THE TASK =>
Without any of the pictures, print every record below exactly.

DATA IN THIS EXERCISE =>
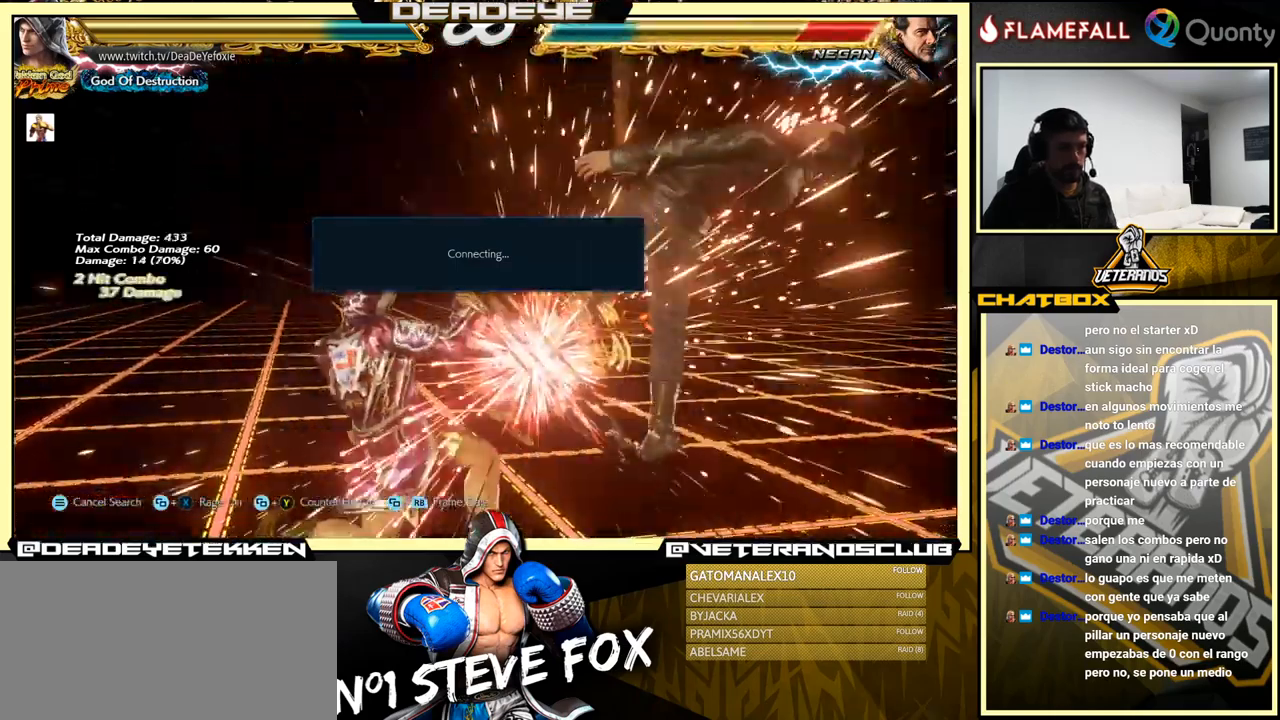
{"buttons": [], "left_stick": "right", "events": [[66, "left_stick", "down-right"], [150, "R1", "down"], [200, "R1", "up"], [266, "R1", "down"], [466, "R1", "up"], [500, "left_stick", "right"]]}
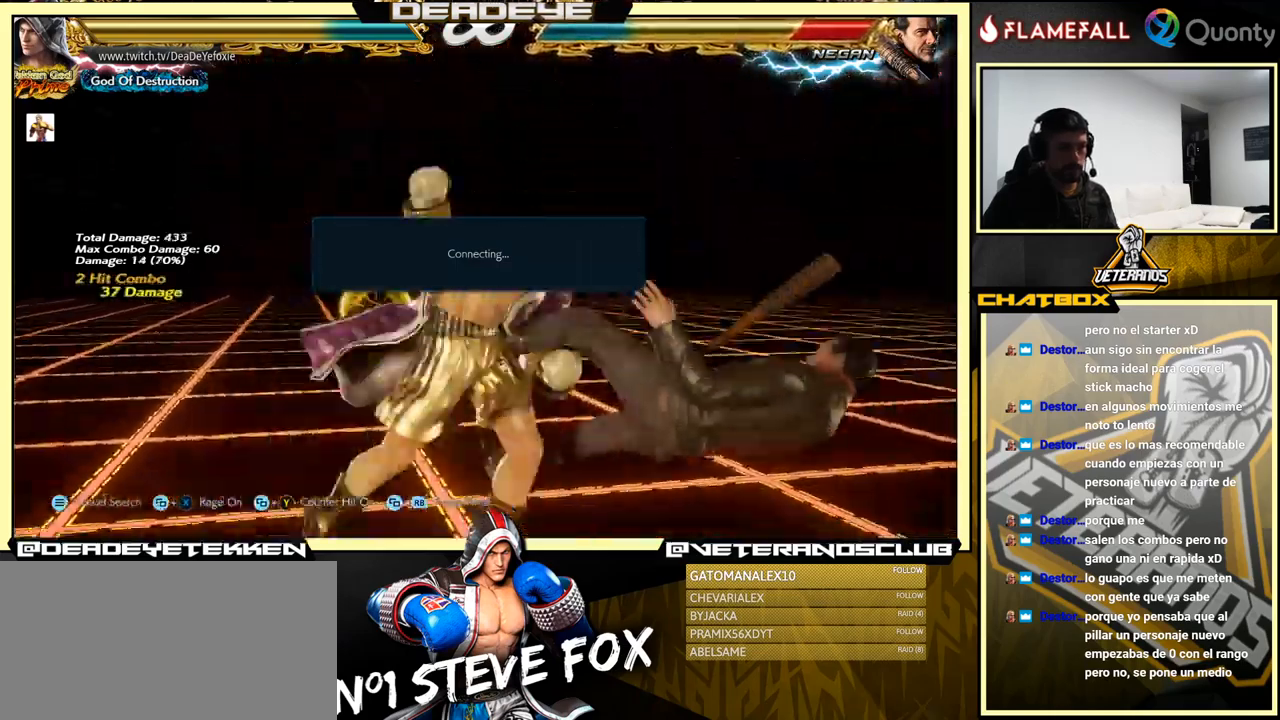
{"buttons": [], "left_stick": "center", "events": [[133, "left_stick", "center"]]}
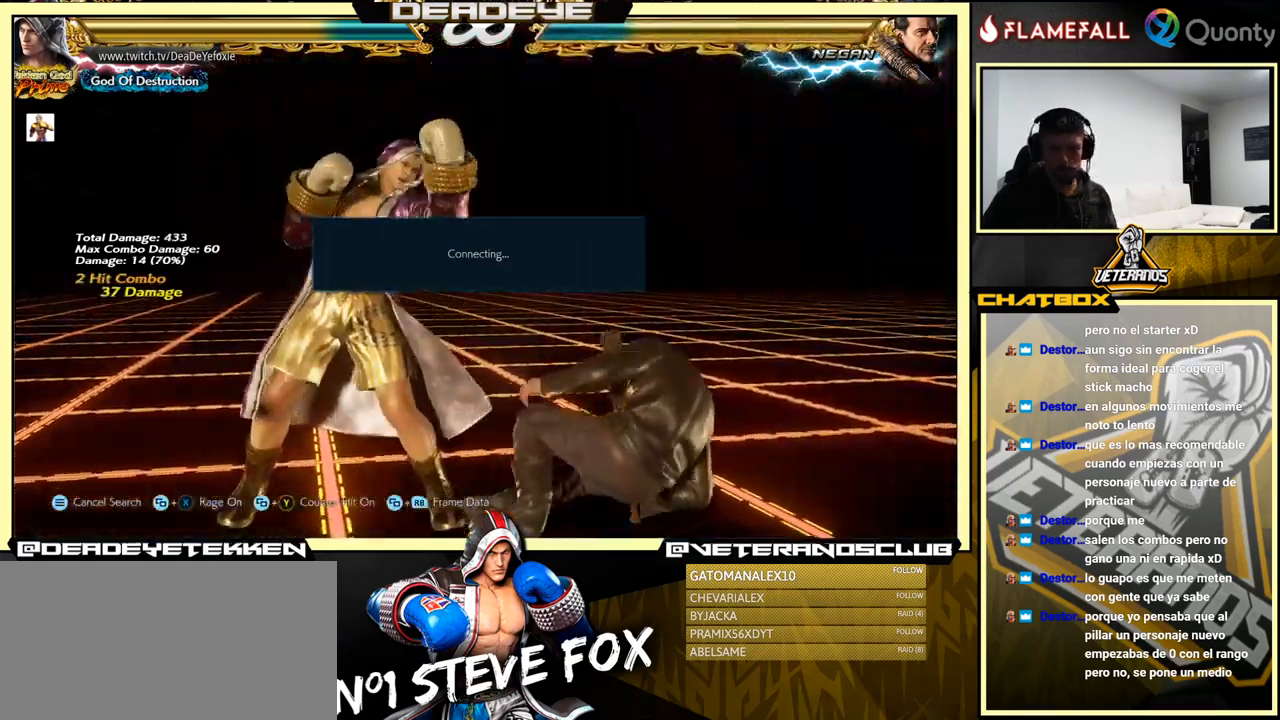
{"buttons": [], "left_stick": "center", "events": []}
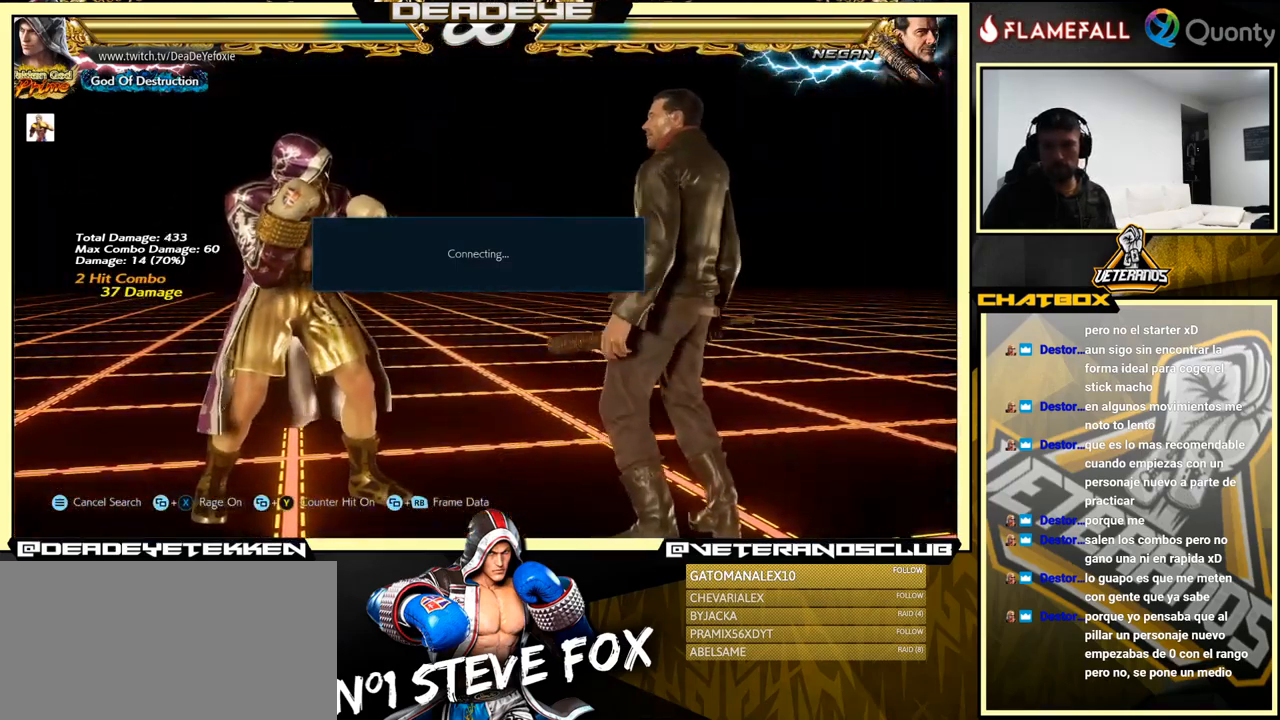
{"buttons": [], "left_stick": "center", "events": [[66, "L1", "down"], [100, "R1", "down"], [116, "TRIANGLE", "down"], [183, "SQUARE", "down"], [400, "R1", "up"], [433, "L1", "up"], [433, "SQUARE", "up"], [450, "TRIANGLE", "up"]]}
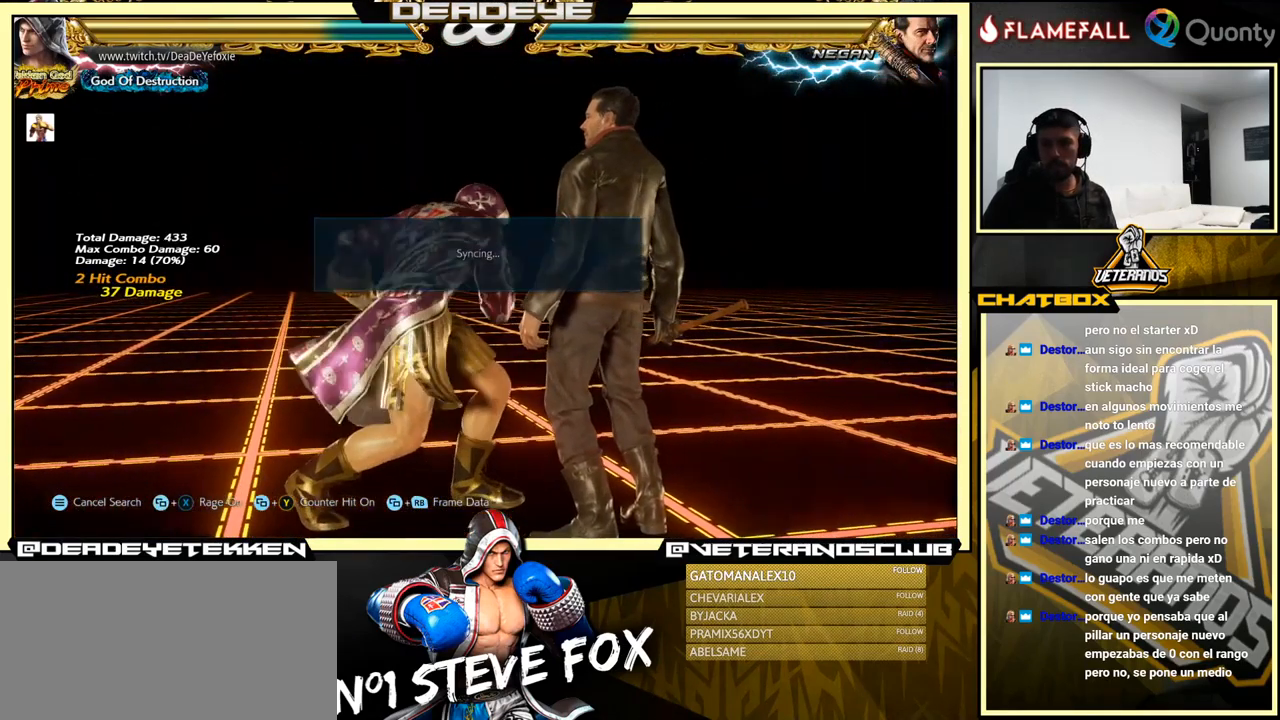
{"buttons": ["SQUARE", "TRIANGLE", "L1", "R1"], "left_stick": "center", "events": [[383, "L1", "down"], [400, "R1", "down"], [416, "SQUARE", "down"], [416, "TRIANGLE", "down"]]}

EXERCISE RESPONSE =>
{"buttons": [], "left_stick": "right", "events": [[66, "left_stick", "down-right"], [150, "R1", "down"], [200, "R1", "up"], [266, "R1", "down"], [466, "R1", "up"], [500, "left_stick", "right"]]}
{"buttons": [], "left_stick": "center", "events": [[133, "left_stick", "center"]]}
{"buttons": [], "left_stick": "center", "events": []}
{"buttons": [], "left_stick": "center", "events": [[66, "L1", "down"], [100, "R1", "down"], [116, "TRIANGLE", "down"], [183, "SQUARE", "down"], [400, "R1", "up"], [433, "L1", "up"], [433, "SQUARE", "up"], [450, "TRIANGLE", "up"]]}
{"buttons": ["SQUARE", "TRIANGLE", "L1", "R1"], "left_stick": "center", "events": [[383, "L1", "down"], [400, "R1", "down"], [416, "SQUARE", "down"], [416, "TRIANGLE", "down"]]}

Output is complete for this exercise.